The paper presents a generalization of theoretical and experimental research in the field of inter-component phase signal processing based on instantaneous phase estimates of multiple or rational frequency harmonic components. We propose to model harmonic phase of each component of quasipolyharmonic signal with consideration of relative delays that occur on different frequencies during the signal propagation. Based on the proposed harmonic phase model, it is argued the inter-component phase relations carry the information about parameters of these relative delays. We introduce the general expression for the inter-component phase relations estimates, showing their temporal constancy and invariance to the time–frequency shifts and fluctuations of the harmonic amplitudes. These properties correspond to the findings obtained for signal propagation experiments with prior knowledge of harmonic phases.

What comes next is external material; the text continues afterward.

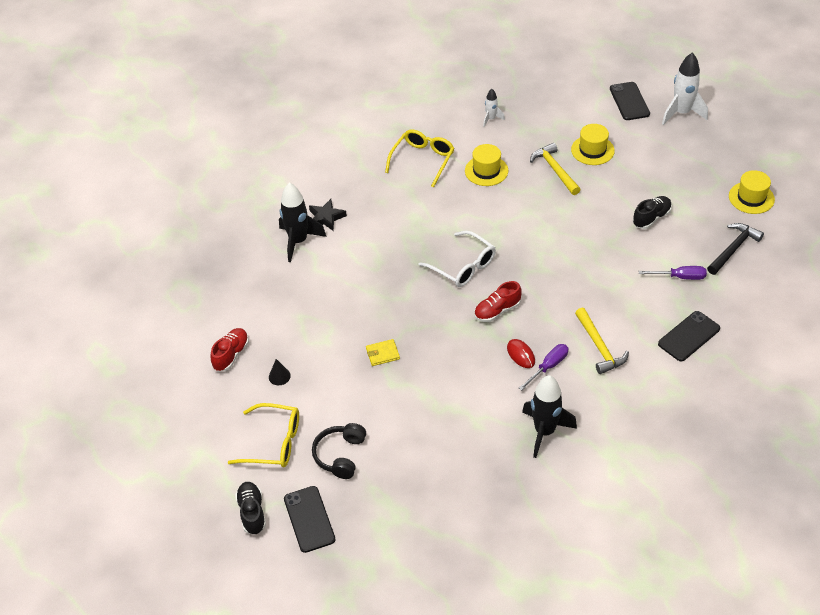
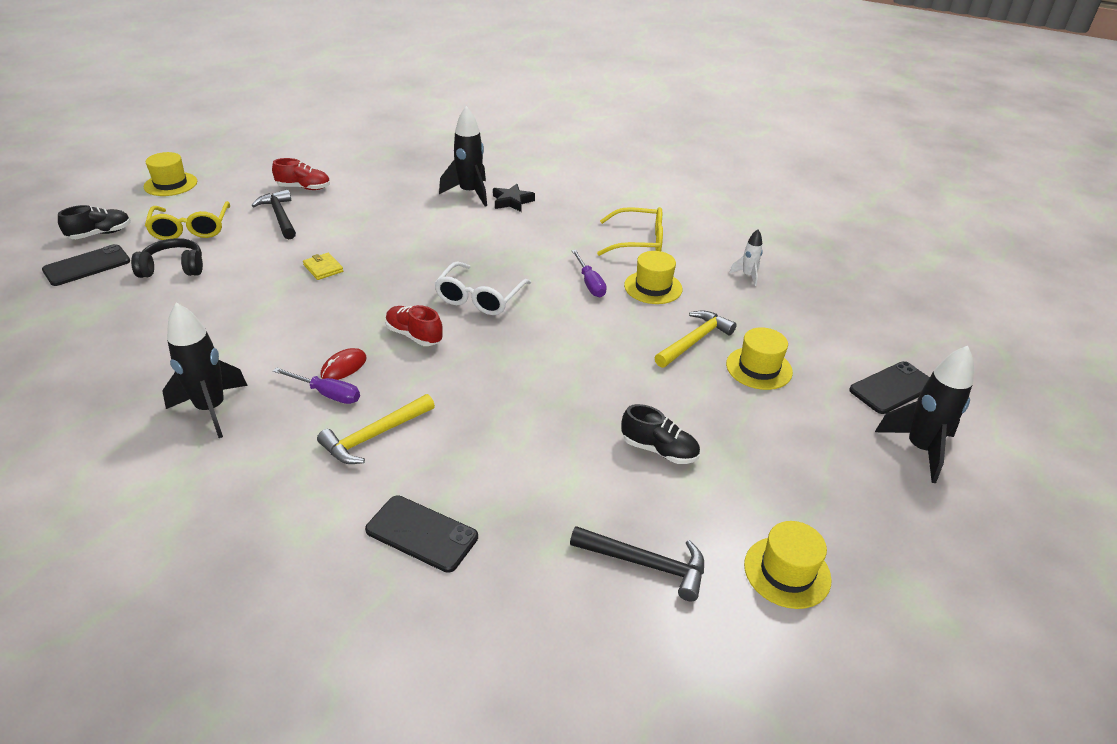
camera: 65 degrees right, 10 degrees down
(171, 459) = (170, 184): none -> yellow hat
(279, 376) = (280, 216): black cone -> black hammer
(680, 277) = (548, 503): purple screwdriver -> purple screwdriver (590, 283)
(681, 113) = (920, 449): white rocket -> black rocket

Applicability of proposed estimates for processing of natural signals is justified by results of past speech processing research (including speaker identification and speech enhancement) and novel experiments on condition monitoring of industrial machines. By employing the proposed harmonic phase model, we discuss why the earlier research on speech structure using higher-order spectra techniques did not reveal the non-linear nature of speech. We carry out simple experiments on condition monitoring of industrial machines to demonstrate the potential of distinguishing between different configurations of shaft misalignment based on the distribution of standard deviation of inter-component phase relations.